Amazon senior VP Peter DeSantis concedes the company’s AI models have not reached the frontier of demanding workloads, but expresses confidence Amazon will be competitive among top AI providers within the next year.
- Amazon’s in-house AI models have not matched the capabilities of OpenAI’s GPT and Anthropic’s Claude.
- The company has invested $33 billion in Anthropic, gaining both equity and cloud revenue opportunities.

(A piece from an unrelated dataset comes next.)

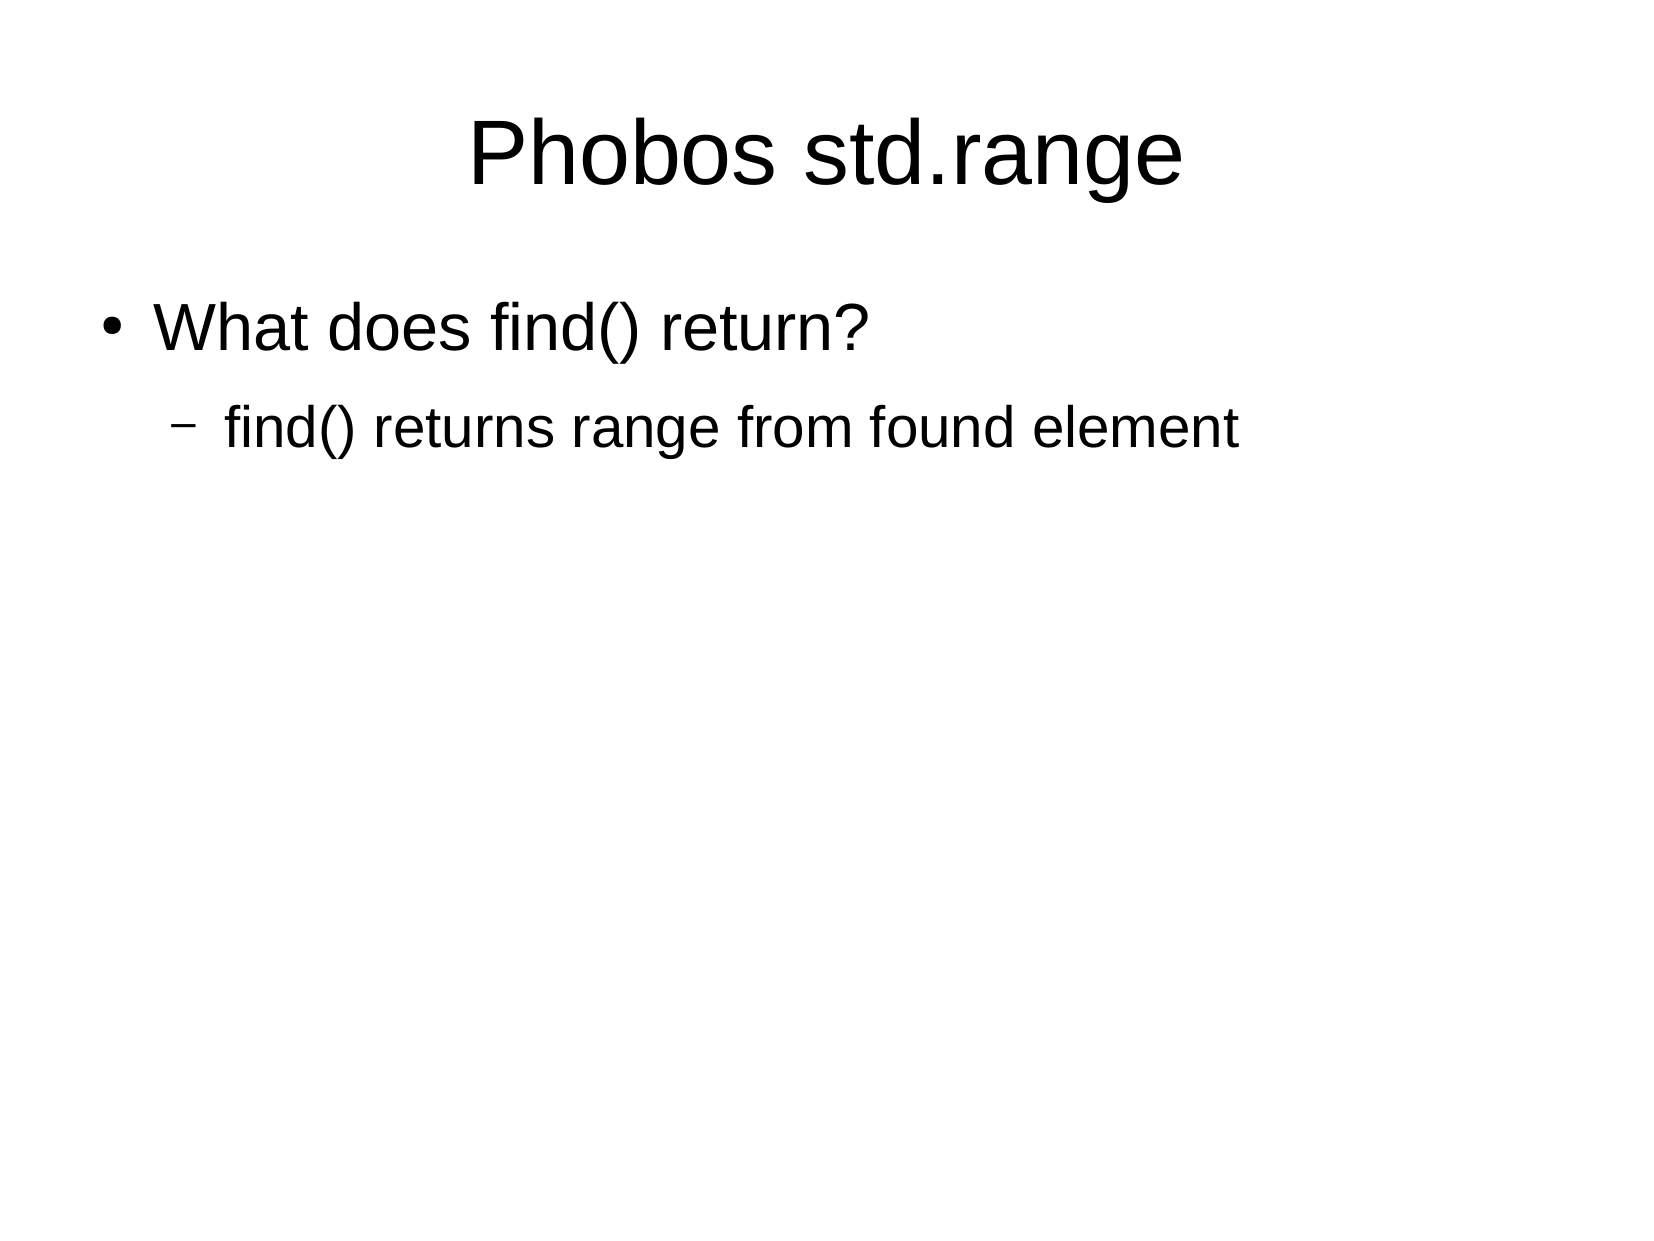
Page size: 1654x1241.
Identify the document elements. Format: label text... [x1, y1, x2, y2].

- Amazon plans to use custom Trainium chips and proprietary data from retail and logistics to accelerate AI development.
What happened
Peter DeSantis, Amazon’s senior vice president overseeing AI models, chips, and quantum computing, admitted that Amazon’s AI models have not been at the leading edge for the most demanding workloads. Despite launching its own model, Nova2, in December, Amazon acknowledges it has yet to match the performance of models like OpenAI’s GPT-5.5 and Anthropic’s Claude.
Alongside this candid admission, Amazon disclosed its significant $33 billion investment into Anthropic, a leading AI startup. This deal includes Anthropic’s access to Amazon’s custom Trainium chips and commits Anthropic to spend over $100 billion on AWS over the decade, creating dual revenue streams and strategic positioning for Amazon in the AI space.
Why it matters
Amazon’s announcement sheds light on the competitive dynamics in AI where even tech giants face challenges in leading frontier model development. By openly acknowledging its position, Amazon signals a realistic but ambitious commitment to closing the gap with OpenAI and Anthropic within a year.
The company’s approach combines massive financial investments in AI startups with leveraging its proprietary assets such as custom silicon technology and vast proprietary data from Amazon’s retail and logistics operations. This strategy could uniquely position Amazon to excel given its cloud infrastructure scale and specialized computing resources.
What to watch next
The market will closely observe Amazon’s ability to translate its investments and technology into competitive AI models able to meet the highest enterprise and research use cases. The upcoming release of Trainium3 chips, boasting four times the performance of current versions, will be a critical enabler for this goal.
Additionally, Amazon’s further developments around Project Prometheus and integrating its in-house AI capabilities with the Anthropic partnership will be key indicators of its long-term AI ambitions and whether it can close the innovation gap against OpenAI, Anthropic, and Google.